Feel the sensations that arise and pass on your body constantly. Notice that some situations trigger sensations that are pleasurable, and make you crave it more. It could be flattery from a person you admire, or the croissant from your favorite bakery. Also be aware of the sensations that you’re not favorable towards and that you react with aversion. These could trigger emotions like embarrassment, rage, and other negative feelings.
This moment you take to feel the sensations that arise on your body opens a space that allows you to choose your reaction. It unlocks the ability to determine your experience and how you respond to everything that comes at you. It’s a portal that everyone can access and is the secret to tranquility and inner clarity.

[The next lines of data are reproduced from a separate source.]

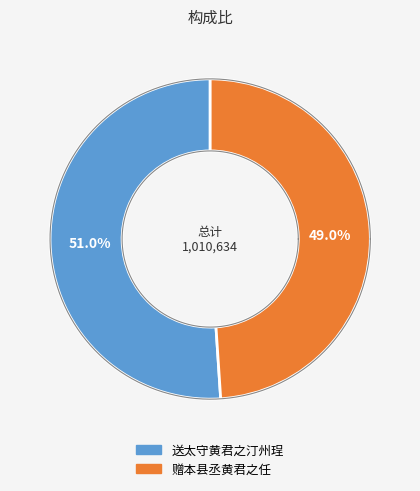

Rank the categories by value from lowest to highest.

赠本县丞黄君之任, 送太守黄君之汀州珵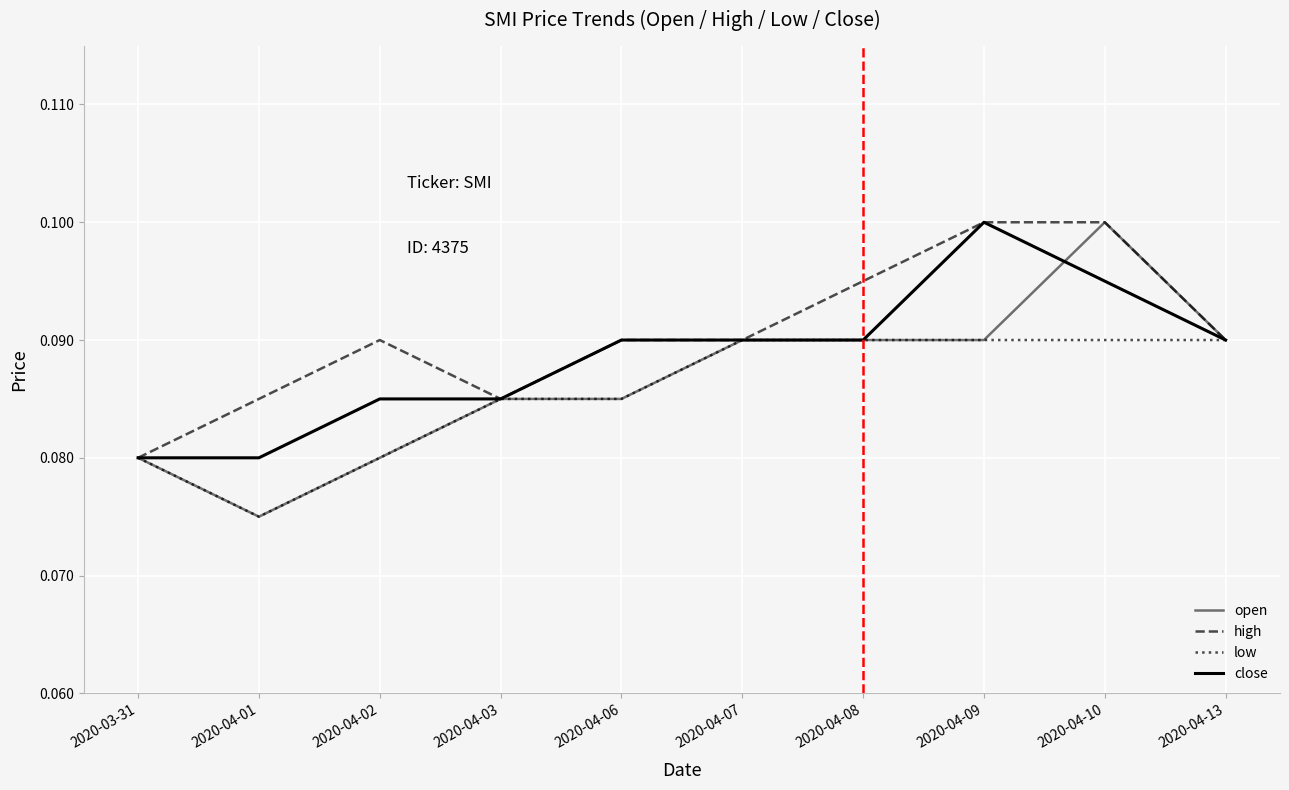

What position from the right is 2020-04-09?

3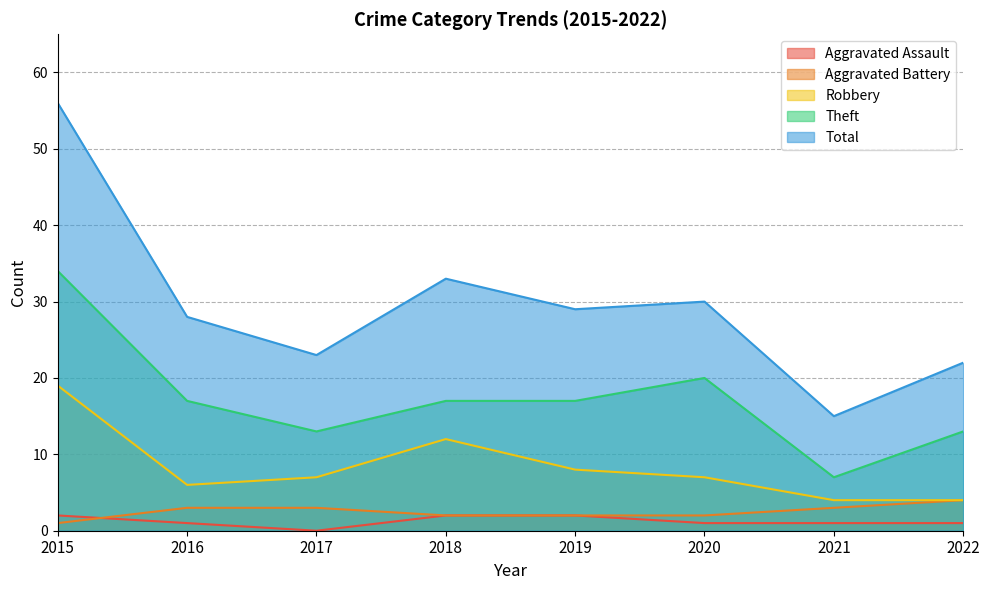

Which has a higher value, 2017 or 2016?

2016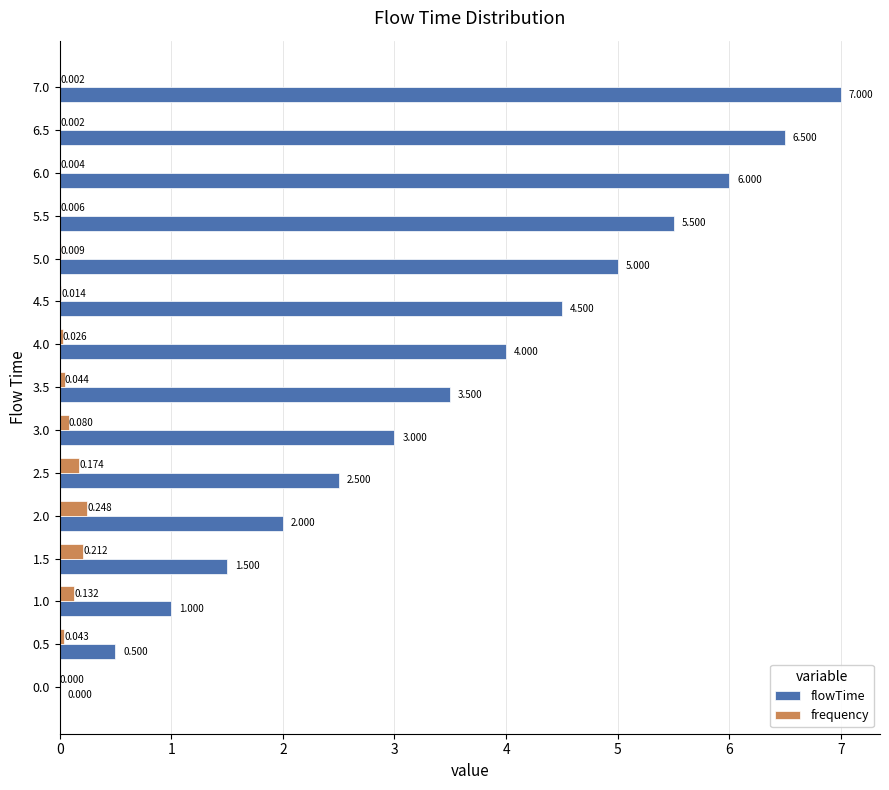

Which series changed the most between 3.5 and 6.0?

flowTime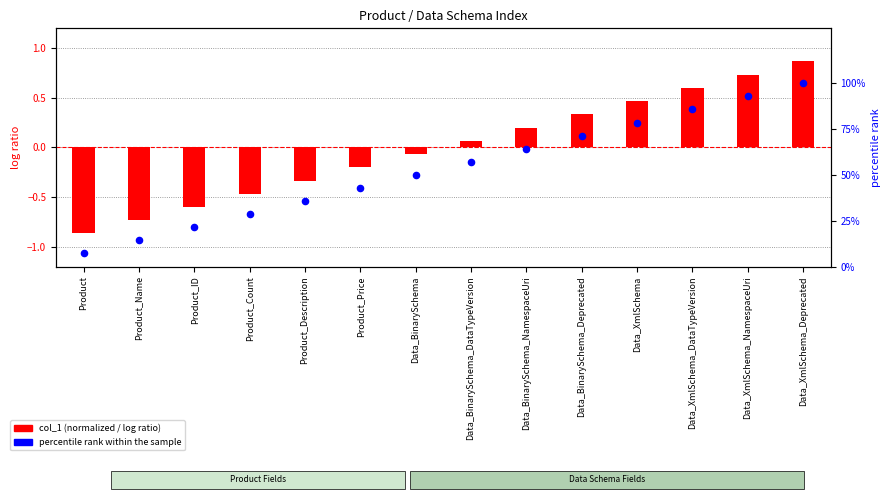

At how many categories does at least one series exceed 66?

5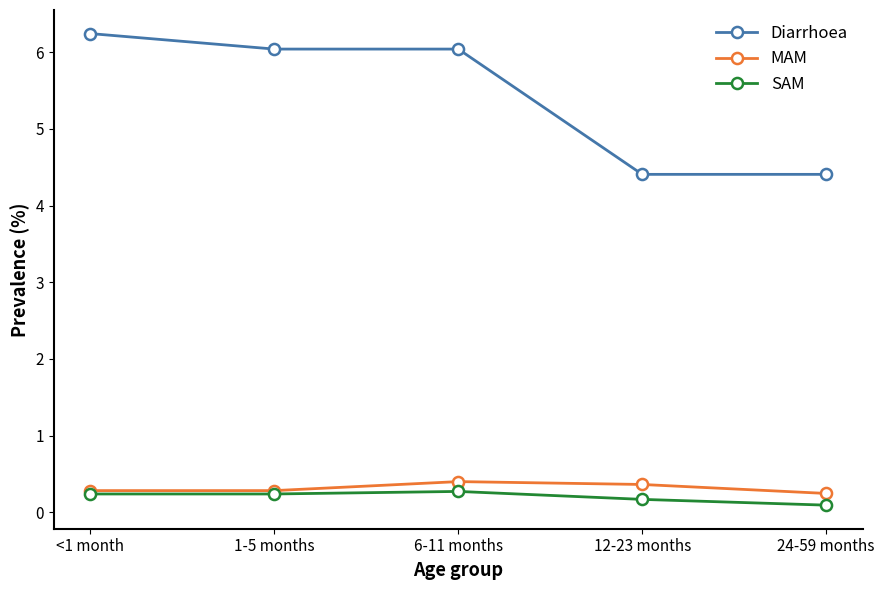

Reading left to right, what are all the values shown in this chart?

Diarrhoea: <1 month=6.2	1-5 months=6.0	6-11 months=6.0	12-23 months=4.4	24-59 months=4.4
MAM: <1 month=0.3	1-5 months=0.3	6-11 months=0.4	12-23 months=0.4	24-59 months=0.2
SAM: <1 month=0.2	1-5 months=0.2	6-11 months=0.3	12-23 months=0.2	24-59 months=0.1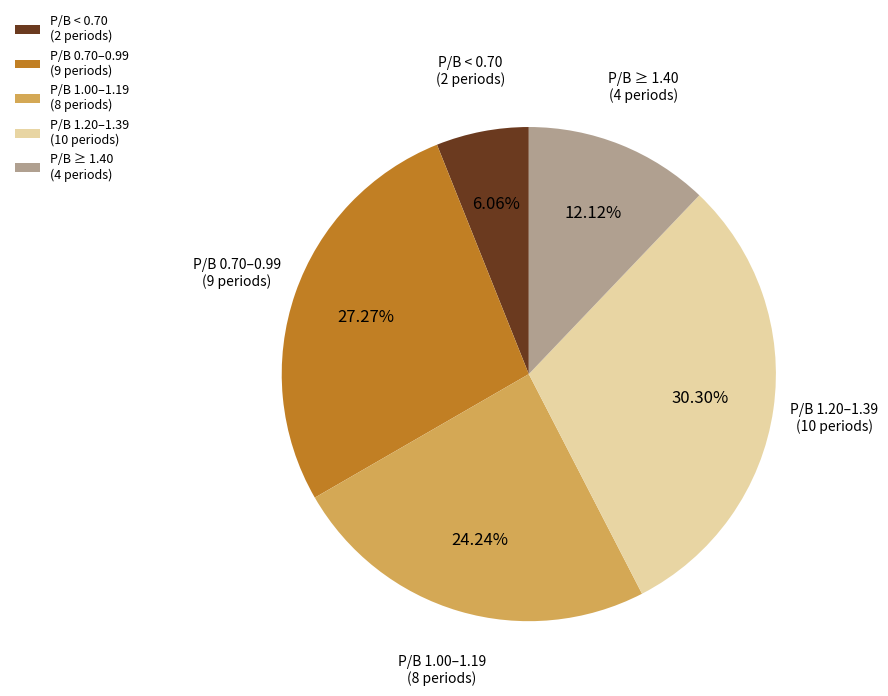

Which has a higher value, P/B < 0.70 (2 periods) or P/B ≥ 1.40 (4 periods)?

P/B ≥ 1.40 (4 periods)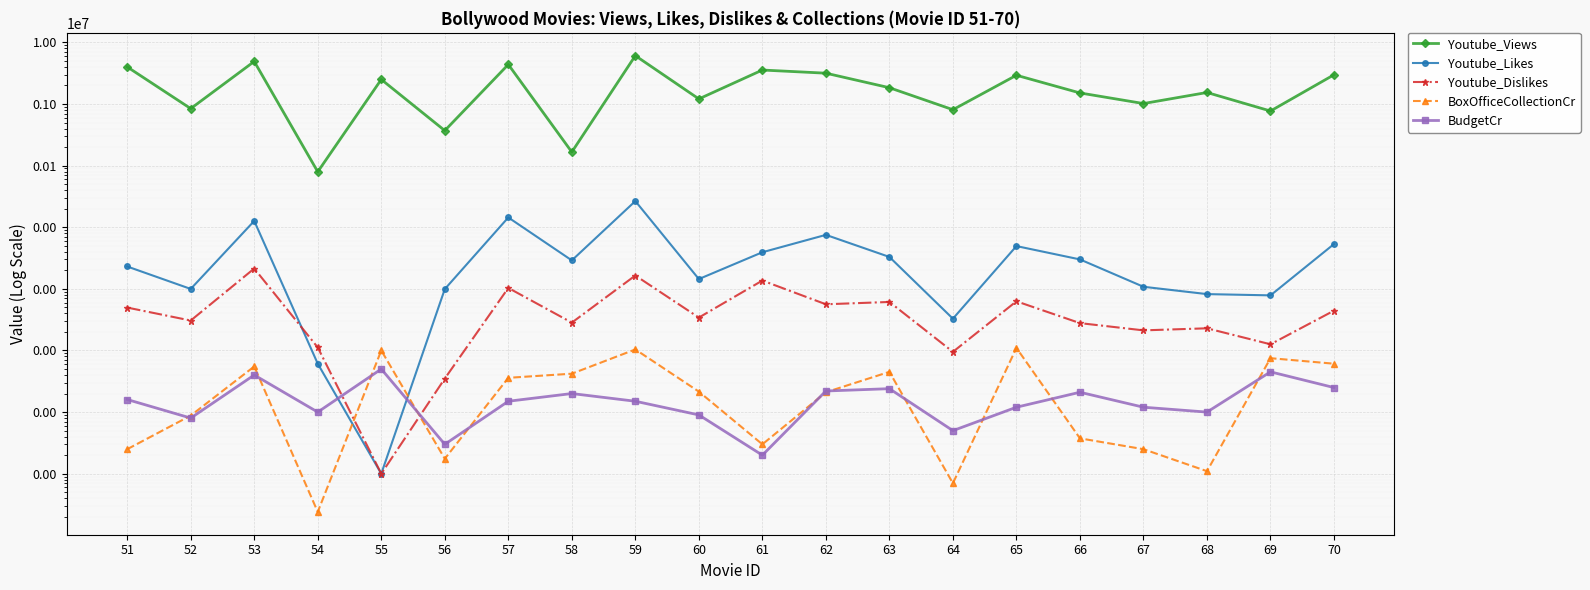

Read the Youtube_Likes value at 70.

5339.0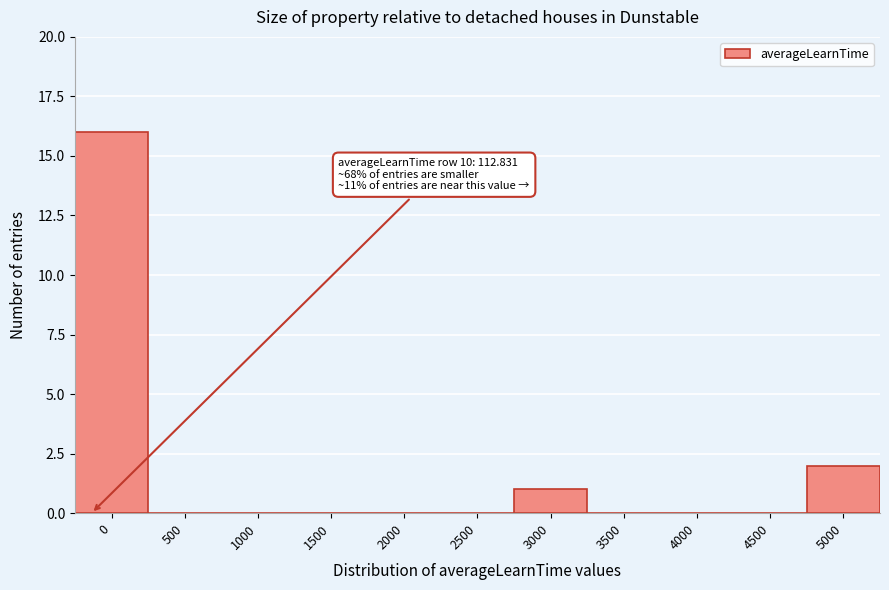

Reading right to left, list all the values displayed in this chart.

5000=2	4500=0	4000=0	3500=0	3000=1	2500=0	2000=0	1500=0	1000=0	500=0	0=16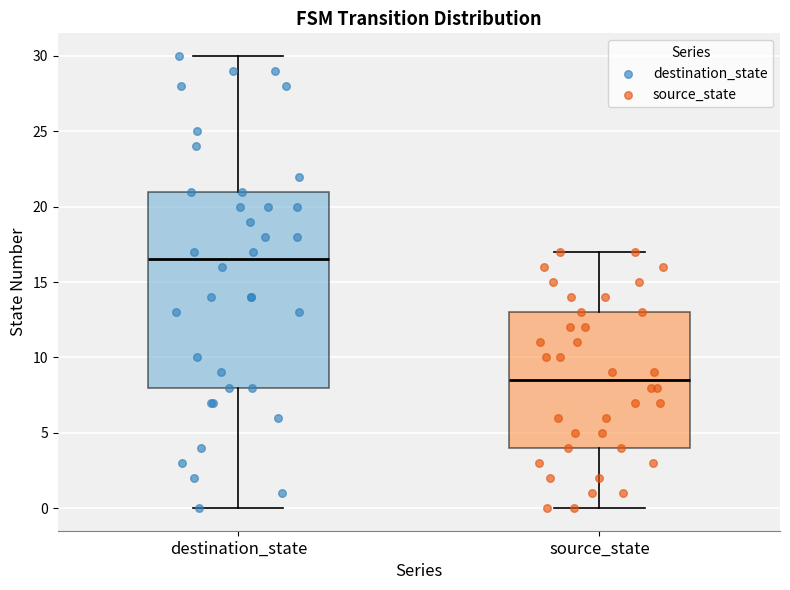

Where is the lower edge of the box for source_state on the y-axis? The values are not printed on the chart, so give them approximately, as read against the axis.

4.0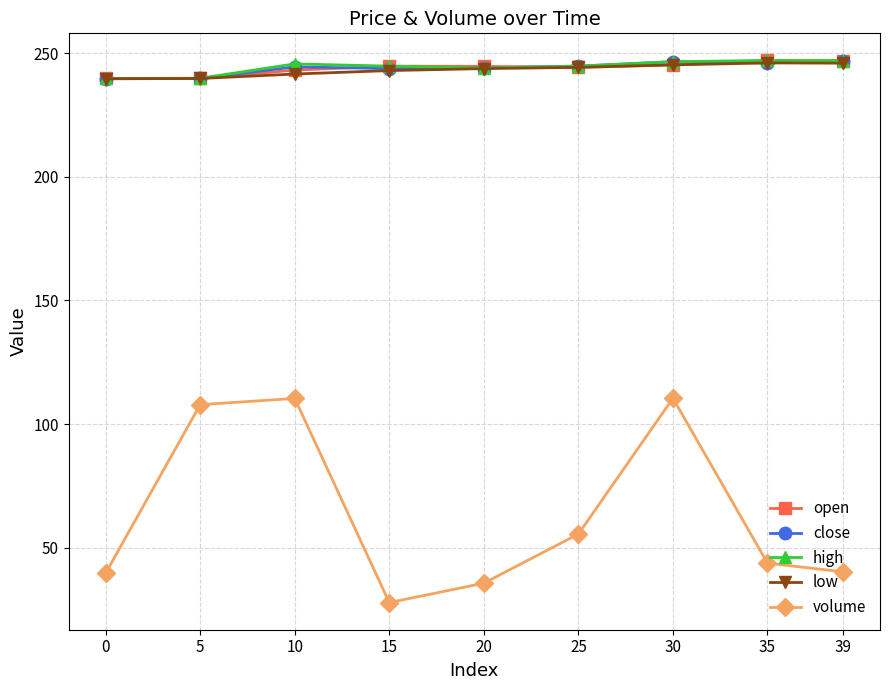

True or false: volume and high intersect in this chart.

False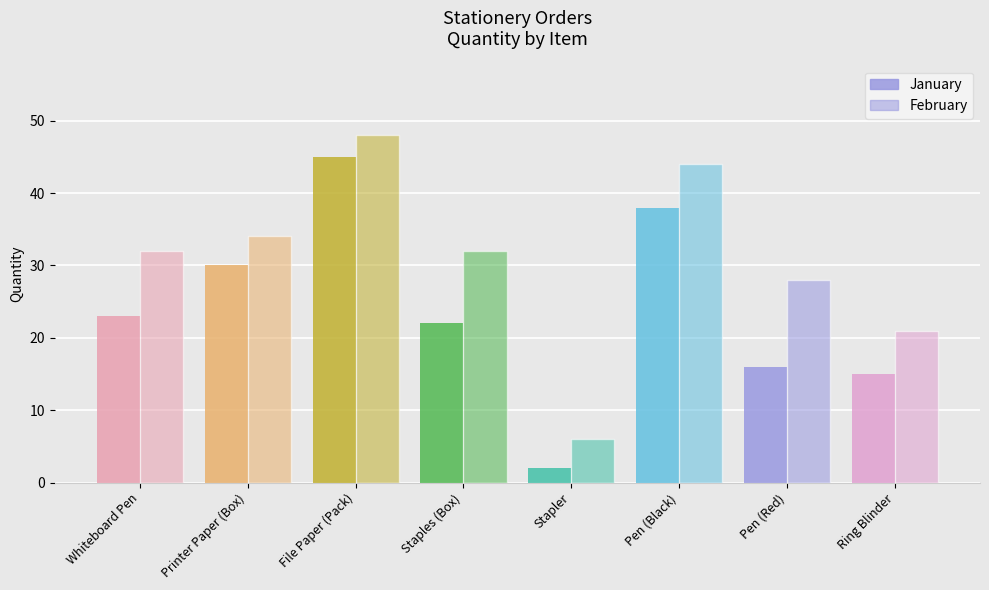

Which series has the largest total across all categories?

February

So next time someone says something to you that would usually trigger anger or embarrassment, let the input or the words come at you. Take a moment to process it and feel the sensations that arise in your body. Accept that you have these sensations — you’re not fighting them off but you’re being with them in a state of acceptance (this is key). Study how the sensations arise and pass before deciding on your reaction to the words.
Turning this into a regular practice will transform your experience of the world and your relationships. This simple formula was at the core of the Buddha’s teaching. He resolved to free humans from their suffering by revealing a technique which allowed them to circumvent this reactionary cycle.
A meditation practice that makes this process second nature to you is taught in the hundreds of 10-day Vipassana retreats hosted in centers across the world. My explanation scratches the surface of this wisdom but is sufficient for everyone to apply in their daily lives.
Society and human circumstance is shaped by a reactionary loop lurking in the deep recesses of our subconscious. It fuels the negative emotions or addictions that cause so much pain within and leads to global violence. This process clouds our judgment and confuses our decision making. The solution to this is recognizing that we are stuck in this feedback loop: our environment feeds us inputs that our subconscious processes and generates sensations which we respond to with either craving or aversion.
The Buddha teaches that hacking this loop requires us to be aware of the sensations that arise and pass on our bodies. Observing these with complete acceptance and without reacting to them creates a portal of peace and clarity from which we can positively experience the world and transform our relationships.